▶ Exercise details
Which lines in the material below contain the word "position"? Show each of them in full.

▶ The input
● ● ● ●
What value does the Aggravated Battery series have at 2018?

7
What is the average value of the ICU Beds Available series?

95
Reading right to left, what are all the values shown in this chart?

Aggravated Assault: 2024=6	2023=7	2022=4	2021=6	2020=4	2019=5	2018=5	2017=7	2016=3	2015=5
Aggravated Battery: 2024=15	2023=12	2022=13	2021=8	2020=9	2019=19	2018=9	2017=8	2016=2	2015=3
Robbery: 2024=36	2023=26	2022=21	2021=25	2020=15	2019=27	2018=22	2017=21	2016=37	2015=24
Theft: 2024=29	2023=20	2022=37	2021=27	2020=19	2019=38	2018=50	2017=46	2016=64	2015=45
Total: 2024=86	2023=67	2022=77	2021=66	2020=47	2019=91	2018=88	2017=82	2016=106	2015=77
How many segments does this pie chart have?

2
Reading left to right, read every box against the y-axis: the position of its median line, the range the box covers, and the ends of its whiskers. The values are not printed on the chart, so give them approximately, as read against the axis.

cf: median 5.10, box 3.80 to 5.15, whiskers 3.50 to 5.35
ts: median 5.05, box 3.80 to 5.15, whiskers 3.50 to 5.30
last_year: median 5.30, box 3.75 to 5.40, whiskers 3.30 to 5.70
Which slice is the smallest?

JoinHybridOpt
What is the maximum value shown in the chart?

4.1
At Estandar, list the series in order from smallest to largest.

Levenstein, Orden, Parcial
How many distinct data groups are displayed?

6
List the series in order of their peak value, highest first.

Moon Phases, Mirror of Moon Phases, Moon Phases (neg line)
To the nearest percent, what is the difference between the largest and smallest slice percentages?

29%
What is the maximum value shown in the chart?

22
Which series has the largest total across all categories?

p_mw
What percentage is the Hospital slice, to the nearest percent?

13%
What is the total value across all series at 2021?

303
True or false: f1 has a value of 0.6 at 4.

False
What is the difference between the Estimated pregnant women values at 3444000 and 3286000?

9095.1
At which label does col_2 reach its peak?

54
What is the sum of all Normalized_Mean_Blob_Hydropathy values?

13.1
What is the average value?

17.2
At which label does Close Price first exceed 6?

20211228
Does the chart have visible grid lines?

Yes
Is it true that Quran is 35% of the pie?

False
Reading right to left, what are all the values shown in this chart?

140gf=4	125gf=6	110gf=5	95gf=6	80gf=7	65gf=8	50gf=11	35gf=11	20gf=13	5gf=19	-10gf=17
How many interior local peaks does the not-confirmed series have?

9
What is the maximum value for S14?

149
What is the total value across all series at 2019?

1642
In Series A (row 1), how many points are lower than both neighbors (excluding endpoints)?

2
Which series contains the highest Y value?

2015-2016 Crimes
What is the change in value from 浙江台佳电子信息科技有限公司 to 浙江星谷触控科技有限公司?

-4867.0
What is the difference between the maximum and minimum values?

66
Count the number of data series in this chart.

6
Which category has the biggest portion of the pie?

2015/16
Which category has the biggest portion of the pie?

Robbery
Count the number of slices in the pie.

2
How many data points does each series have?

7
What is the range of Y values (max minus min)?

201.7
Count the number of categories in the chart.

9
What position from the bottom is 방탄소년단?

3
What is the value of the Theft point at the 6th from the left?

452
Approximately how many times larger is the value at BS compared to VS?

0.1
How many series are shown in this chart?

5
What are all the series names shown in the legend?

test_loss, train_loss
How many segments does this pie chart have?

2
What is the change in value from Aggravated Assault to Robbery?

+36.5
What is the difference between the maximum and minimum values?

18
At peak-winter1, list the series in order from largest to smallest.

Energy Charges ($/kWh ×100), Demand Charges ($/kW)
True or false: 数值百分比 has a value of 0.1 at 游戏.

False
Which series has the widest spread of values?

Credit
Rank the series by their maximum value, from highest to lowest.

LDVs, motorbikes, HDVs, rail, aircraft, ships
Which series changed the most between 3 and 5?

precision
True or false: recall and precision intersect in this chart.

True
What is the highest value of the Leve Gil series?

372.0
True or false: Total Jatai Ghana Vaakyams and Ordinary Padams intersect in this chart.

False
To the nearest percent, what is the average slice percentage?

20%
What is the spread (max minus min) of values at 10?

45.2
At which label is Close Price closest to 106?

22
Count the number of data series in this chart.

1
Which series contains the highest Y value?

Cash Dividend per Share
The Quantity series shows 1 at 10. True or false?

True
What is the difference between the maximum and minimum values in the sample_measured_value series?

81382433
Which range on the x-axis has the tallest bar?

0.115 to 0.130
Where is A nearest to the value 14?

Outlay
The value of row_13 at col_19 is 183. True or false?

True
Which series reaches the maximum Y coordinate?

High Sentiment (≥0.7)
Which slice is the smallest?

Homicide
● ● ● ●
▶ Response box
Reading left to right, read every box against the y-axis: the position of its median line, the range the box covers, and the ends of its whiskers. The values are not printed on the chart, so give them approximately, as read against the axis.
What position from the bottom is 방탄소년단?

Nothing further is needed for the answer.